As far as I'm concerned, Los Angeles has only two things: great coffee shops and the ArcLight Cinemas Cinerama Dome. The latter is an enduring relic of a moviegoing culture that has demanded bigger and more immersive moviegoing experiences to stave off the threat of home entertainment's dominance, which has been chipping away at film attendance since its peak in the 1940s. The former is a recent beverage revolution with design, spacial awareness, and general execution that makes this coffee competitive New Yorker hungry enough to crush these sunny west coasters who are increasingly killing it.
These two Californian wonders should be enjoyed together, in the spirit of excess. And so yesterday, during a brief visit to LA, I snuck a delicious coffee into the ArcLight in Hollywood to bear witness to that terrifying savior of the lagging American film box office, the big screen adaptation of Stephen King's It.
Go Get Em Tiger‘s Los Feliz outpost is just a few miles away from the historic theater, on a quietly trendy block of Hollywood Boulevard set beneath the Griffith Observatory (and Angelina Jolie's house). Delicious coffee and food and genuinely warm service is enough to make New Yorker suspicious about why everyone seems so happy. I'm not much for alternative nut milks, but it's kind of a thing here, and these Angelenos live differently than I do, plunging daily into the murky depths of non-dairy milk preparation with the bravery of children battling psychotic clowns. Wanting to be as fearless as these intrepid nut-milkers, I ordered an almond macadamia milk iced cortado from barista Brent Glanville, who kindly didn't scoff at my off menu order.
I really need a travel mug sponsor for these acts of coffee deception [Ed. note: we are actively seeking a travel cup sponsor for Coffee At The Movies] but for now, one of my companions was kind enough to stash my sweaty plastic cup in her purse. Together we snuck it past a kind usher; they probably wouldn't have cared if I strolled in proudly slurping my lovely and refreshing nut milk concoction. As the Dome's enormous curved screen prepared to test me for coulrophobia, with a fellow diehard horror fan on one side and two scaredy cats on the other, I was ready to be scarred for life.

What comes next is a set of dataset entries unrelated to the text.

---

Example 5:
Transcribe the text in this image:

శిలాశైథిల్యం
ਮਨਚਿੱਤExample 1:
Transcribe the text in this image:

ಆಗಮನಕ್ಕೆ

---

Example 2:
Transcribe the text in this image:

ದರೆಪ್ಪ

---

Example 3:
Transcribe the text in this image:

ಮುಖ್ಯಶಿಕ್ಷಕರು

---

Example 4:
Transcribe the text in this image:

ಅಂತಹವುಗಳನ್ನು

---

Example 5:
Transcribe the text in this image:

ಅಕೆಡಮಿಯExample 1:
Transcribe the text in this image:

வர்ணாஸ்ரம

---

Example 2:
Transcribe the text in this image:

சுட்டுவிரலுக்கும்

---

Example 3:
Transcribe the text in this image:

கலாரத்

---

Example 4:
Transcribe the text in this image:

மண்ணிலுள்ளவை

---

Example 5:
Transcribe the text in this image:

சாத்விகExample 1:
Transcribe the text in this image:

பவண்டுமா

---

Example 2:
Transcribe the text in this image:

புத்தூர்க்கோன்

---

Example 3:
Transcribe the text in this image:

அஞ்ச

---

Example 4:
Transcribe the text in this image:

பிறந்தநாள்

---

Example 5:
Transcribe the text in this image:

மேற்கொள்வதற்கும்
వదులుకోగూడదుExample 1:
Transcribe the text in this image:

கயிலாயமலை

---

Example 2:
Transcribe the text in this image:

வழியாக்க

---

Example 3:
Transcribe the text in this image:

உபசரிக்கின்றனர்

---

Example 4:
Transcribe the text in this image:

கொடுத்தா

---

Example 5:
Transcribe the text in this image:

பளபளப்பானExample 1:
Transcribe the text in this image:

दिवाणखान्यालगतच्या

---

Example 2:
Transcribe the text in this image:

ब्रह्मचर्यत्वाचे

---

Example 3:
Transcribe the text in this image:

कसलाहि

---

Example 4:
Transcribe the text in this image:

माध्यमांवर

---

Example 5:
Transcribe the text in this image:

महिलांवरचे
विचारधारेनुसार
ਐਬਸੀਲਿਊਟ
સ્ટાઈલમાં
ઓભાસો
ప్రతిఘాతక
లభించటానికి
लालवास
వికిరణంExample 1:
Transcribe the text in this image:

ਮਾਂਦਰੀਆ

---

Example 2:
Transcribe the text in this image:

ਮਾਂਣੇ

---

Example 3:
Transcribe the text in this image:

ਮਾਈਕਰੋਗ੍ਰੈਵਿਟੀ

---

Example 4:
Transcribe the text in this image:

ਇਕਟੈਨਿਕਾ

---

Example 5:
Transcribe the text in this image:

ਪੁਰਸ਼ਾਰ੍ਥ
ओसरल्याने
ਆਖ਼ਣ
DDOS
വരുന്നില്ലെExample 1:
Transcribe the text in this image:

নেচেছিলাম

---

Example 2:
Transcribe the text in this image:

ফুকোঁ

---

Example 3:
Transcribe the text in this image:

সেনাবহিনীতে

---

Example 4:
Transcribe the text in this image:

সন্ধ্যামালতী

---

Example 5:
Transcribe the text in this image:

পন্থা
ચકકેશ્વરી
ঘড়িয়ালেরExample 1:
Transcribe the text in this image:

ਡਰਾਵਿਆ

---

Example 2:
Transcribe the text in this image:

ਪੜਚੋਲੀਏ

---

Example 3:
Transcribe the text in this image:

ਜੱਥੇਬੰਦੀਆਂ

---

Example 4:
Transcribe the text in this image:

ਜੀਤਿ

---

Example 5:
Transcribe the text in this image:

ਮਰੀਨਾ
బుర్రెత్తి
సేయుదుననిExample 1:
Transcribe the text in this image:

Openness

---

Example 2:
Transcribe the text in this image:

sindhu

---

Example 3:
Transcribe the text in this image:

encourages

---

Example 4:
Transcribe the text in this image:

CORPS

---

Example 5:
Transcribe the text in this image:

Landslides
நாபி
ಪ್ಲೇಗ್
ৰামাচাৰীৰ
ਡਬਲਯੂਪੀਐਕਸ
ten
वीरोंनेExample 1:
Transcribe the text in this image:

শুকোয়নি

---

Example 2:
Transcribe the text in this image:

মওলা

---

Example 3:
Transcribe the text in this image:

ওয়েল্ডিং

A seemingly endless two hours and change later, I was still waiting for those scars. Andy Muschietti's sometimes stylish but mostly loud film is a collection of greatest hits from roughly half of Stephen King's mammoth novel about a kid-killing entity that primarily takes the form of a circus clown. While King's chunky tome is an absorbing non-linear deep dive into New England sewer terror, this flick is a straightforward chronological account of children getting the hell scared out of them. (A sequel about their clown-battling adult years is forthcoming.) I found the film's cast of rag-tag nerds to be sometimes endearing, yet sometimes lost amidst a cascade of dissonant violin cues insisting to us that we should be scared.

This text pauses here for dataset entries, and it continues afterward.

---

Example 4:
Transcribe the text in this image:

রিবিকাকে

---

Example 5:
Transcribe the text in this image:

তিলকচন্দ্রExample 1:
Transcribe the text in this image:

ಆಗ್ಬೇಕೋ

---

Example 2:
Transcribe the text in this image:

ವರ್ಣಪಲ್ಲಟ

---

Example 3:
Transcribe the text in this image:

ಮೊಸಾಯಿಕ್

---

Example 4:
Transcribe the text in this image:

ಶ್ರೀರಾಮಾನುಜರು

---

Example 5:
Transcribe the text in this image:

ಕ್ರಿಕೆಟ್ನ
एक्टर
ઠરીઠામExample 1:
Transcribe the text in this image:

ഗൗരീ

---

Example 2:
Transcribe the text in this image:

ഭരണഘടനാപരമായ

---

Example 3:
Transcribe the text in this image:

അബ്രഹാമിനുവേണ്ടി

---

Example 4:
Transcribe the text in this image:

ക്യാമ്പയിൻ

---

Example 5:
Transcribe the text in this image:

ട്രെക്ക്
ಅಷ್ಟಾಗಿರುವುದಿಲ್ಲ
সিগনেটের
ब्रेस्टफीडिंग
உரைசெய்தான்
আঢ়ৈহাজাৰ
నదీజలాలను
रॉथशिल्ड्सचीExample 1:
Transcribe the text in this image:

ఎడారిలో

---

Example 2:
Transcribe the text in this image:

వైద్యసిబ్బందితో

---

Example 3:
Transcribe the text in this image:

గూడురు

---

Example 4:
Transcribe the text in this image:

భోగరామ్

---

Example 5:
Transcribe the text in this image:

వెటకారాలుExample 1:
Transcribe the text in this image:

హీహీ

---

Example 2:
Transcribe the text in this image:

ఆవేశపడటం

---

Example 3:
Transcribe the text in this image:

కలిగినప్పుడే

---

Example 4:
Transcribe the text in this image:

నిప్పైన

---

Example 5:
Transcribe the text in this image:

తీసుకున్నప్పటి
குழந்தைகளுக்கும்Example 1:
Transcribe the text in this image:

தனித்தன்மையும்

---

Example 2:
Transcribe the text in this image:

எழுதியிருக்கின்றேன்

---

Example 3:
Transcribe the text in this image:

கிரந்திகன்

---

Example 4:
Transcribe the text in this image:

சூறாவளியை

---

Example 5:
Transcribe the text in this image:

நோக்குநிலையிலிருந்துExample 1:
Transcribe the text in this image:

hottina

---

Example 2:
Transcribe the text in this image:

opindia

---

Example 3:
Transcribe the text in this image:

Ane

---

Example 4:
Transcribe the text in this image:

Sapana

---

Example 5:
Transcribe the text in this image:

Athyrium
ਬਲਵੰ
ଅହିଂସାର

Like most King adaptations, It generally suffers from its writers' and director's creatively sloppy adjustments to the source material. The kiddie action is moved up from 1958 in the novel to 1988, perhaps as a cynical attempt to capitalize on film and television's recent 80s fever. If It feels like it's drawn from the same palette as “Stranger Things,” that's not by accident—they literally cast one of the “Things” kids for It's “Loser's Club“—but the film's attention to period detail is mostly crummy and there's no synth in the soundtrack, which is totally unforgivable.
Worst of all, the film's intended showstopper, Pennywise the Dancing Clown (Bill Skarsgård), is a huge disappointment. The antique clown getup begs you to be scared while Skarsgård does an act that lands more like sketch comedy about a scary clown. Tilda Swinton was considered for the role and that would likely have had me sweating, covering my eyes, and clutching my cold nut milk in horror. Skarsgård just makes me long for Tim Curry.
Cupping score: 75
Tasting Notes: Moldy and damp cotton candy.